▸ **TO-DO ITEM**: Copy out, from the entries below, each line that holds the string "WITH".

▸ **Difference listings**:

══════

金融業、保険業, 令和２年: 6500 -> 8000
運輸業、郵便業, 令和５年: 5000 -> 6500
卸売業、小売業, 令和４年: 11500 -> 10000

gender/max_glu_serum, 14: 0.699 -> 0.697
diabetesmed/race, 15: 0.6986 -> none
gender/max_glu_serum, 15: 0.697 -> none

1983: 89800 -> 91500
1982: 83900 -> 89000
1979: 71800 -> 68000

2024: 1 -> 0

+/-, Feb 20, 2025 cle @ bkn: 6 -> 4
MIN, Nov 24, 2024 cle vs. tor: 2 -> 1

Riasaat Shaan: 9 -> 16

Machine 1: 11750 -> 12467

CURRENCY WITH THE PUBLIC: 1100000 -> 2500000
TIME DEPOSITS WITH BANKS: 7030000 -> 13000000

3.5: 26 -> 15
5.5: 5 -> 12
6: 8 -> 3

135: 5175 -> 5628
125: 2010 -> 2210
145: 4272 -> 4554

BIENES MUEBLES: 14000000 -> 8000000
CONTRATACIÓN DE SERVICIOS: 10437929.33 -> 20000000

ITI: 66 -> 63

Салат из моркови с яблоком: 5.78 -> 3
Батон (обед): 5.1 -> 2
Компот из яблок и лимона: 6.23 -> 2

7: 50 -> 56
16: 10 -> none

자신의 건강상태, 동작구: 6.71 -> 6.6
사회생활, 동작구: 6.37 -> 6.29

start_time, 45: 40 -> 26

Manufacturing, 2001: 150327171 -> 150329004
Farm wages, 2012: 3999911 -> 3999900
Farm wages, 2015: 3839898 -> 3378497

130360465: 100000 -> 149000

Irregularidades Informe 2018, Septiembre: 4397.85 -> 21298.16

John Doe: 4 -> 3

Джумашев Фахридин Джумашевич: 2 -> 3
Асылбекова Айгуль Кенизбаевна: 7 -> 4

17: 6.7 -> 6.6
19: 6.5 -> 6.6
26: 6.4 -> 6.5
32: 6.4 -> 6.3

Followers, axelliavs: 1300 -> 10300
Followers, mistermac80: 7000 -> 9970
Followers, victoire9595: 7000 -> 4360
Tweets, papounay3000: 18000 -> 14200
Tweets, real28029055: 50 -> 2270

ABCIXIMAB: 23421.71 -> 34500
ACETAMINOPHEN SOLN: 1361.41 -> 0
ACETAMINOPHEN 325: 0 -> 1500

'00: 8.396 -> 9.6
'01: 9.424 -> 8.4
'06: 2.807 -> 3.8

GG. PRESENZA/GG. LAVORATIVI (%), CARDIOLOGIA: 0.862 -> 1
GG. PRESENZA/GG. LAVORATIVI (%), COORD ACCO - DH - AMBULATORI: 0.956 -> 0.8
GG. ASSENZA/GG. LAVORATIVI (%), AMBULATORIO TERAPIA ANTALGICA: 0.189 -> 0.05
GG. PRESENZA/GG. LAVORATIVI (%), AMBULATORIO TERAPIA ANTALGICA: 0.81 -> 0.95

══════

▸ **SOLUTION FOR THIS TASK**:
CURRENCY WITH THE PUBLIC: 1100000 -> 2500000
TIME DEPOSITS WITH BANKS: 7030000 -> 13000000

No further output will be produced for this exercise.